Retype every line in the rows below with no changes at all.

GIVEN RECORDS:

>> begin

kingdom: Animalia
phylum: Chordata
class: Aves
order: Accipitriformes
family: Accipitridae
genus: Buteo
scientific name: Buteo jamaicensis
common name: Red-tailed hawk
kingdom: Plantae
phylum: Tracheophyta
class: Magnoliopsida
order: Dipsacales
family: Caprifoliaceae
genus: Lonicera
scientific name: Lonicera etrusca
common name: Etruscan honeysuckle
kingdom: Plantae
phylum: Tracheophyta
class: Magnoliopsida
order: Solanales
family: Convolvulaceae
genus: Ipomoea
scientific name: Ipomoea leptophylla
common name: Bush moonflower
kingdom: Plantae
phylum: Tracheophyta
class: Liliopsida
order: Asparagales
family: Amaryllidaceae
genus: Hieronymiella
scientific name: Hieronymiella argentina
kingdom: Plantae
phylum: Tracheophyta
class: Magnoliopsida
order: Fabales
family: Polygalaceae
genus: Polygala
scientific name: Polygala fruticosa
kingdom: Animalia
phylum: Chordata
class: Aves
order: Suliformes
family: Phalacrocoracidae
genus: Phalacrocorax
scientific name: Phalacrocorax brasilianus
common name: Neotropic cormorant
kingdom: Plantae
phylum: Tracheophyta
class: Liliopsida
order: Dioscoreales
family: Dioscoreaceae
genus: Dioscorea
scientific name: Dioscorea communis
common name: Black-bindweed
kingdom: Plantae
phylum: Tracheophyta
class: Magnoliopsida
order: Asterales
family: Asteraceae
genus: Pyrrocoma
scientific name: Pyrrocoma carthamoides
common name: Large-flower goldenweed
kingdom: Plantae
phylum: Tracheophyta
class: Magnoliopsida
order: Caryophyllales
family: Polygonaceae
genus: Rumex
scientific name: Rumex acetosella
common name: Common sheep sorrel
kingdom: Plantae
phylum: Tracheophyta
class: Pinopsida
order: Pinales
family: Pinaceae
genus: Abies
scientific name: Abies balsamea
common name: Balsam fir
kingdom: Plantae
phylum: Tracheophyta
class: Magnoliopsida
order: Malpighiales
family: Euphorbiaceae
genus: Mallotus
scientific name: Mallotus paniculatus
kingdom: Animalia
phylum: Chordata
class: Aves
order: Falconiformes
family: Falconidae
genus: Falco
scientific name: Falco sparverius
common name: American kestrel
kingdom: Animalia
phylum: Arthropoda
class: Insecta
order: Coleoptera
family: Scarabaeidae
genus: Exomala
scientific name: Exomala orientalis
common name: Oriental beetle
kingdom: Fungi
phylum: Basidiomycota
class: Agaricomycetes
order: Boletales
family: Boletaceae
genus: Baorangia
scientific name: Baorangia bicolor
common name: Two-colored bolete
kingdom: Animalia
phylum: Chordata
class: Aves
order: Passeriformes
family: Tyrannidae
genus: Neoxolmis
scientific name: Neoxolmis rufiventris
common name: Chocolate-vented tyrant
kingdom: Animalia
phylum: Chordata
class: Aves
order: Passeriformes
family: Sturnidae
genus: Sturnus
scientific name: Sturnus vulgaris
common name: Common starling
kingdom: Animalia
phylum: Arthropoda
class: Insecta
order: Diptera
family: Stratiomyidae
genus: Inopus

>> end

RESULT OF THE TASK:
kingdom: Animalia
phylum: Chordata
class: Aves
order: Accipitriformes
family: Accipitridae
genus: Buteo
scientific name: Buteo jamaicensis
common name: Red-tailed hawk
kingdom: Plantae
phylum: Tracheophyta
class: Magnoliopsida
order: Dipsacales
family: Caprifoliaceae
genus: Lonicera
scientific name: Lonicera etrusca
common name: Etruscan honeysuckle
kingdom: Plantae
phylum: Tracheophyta
class: Magnoliopsida
order: Solanales
family: Convolvulaceae
genus: Ipomoea
scientific name: Ipomoea leptophylla
common name: Bush moonflower
kingdom: Plantae
phylum: Tracheophyta
class: Liliopsida
order: Asparagales
family: Amaryllidaceae
genus: Hieronymiella
scientific name: Hieronymiella argentina
kingdom: Plantae
phylum: Tracheophyta
class: Magnoliopsida
order: Fabales
family: Polygalaceae
genus: Polygala
scientific name: Polygala fruticosa
kingdom: Animalia
phylum: Chordata
class: Aves
order: Suliformes
family: Phalacrocoracidae
genus: Phalacrocorax
scientific name: Phalacrocorax brasilianus
common name: Neotropic cormorant
kingdom: Plantae
phylum: Tracheophyta
class: Liliopsida
order: Dioscoreales
family: Dioscoreaceae
genus: Dioscorea
scientific name: Dioscorea communis
common name: Black-bindweed
kingdom: Plantae
phylum: Tracheophyta
class: Magnoliopsida
order: Asterales
family: Asteraceae
genus: Pyrrocoma
scientific name: Pyrrocoma carthamoides
common name: Large-flower goldenweed
kingdom: Plantae
phylum: Tracheophyta
class: Magnoliopsida
order: Caryophyllales
family: Polygonaceae
genus: Rumex
scientific name: Rumex acetosella
common name: Common sheep sorrel
kingdom: Plantae
phylum: Tracheophyta
class: Pinopsida
order: Pinales
family: Pinaceae
genus: Abies
scientific name: Abies balsamea
common name: Balsam fir
kingdom: Plantae
phylum: Tracheophyta
class: Magnoliopsida
order: Malpighiales
family: Euphorbiaceae
genus: Mallotus
scientific name: Mallotus paniculatus
kingdom: Animalia
phylum: Chordata
class: Aves
order: Falconiformes
family: Falconidae
genus: Falco
scientific name: Falco sparverius
common name: American kestrel
kingdom: Animalia
phylum: Arthropoda
class: Insecta
order: Coleoptera
family: Scarabaeidae
genus: Exomala
scientific name: Exomala orientalis
common name: Oriental beetle
kingdom: Fungi
phylum: Basidiomycota
class: Agaricomycetes
order: Boletales
family: Boletaceae
genus: Baorangia
scientific name: Baorangia bicolor
common name: Two-colored bolete
kingdom: Animalia
phylum: Chordata
class: Aves
order: Passeriformes
family: Tyrannidae
genus: Neoxolmis
scientific name: Neoxolmis rufiventris
common name: Chocolate-vented tyrant
kingdom: Animalia
phylum: Chordata
class: Aves
order: Passeriformes
family: Sturnidae
genus: Sturnus
scientific name: Sturnus vulgaris
common name: Common starling
kingdom: Animalia
phylum: Arthropoda
class: Insecta
order: Diptera
family: Stratiomyidae
genus: Inopus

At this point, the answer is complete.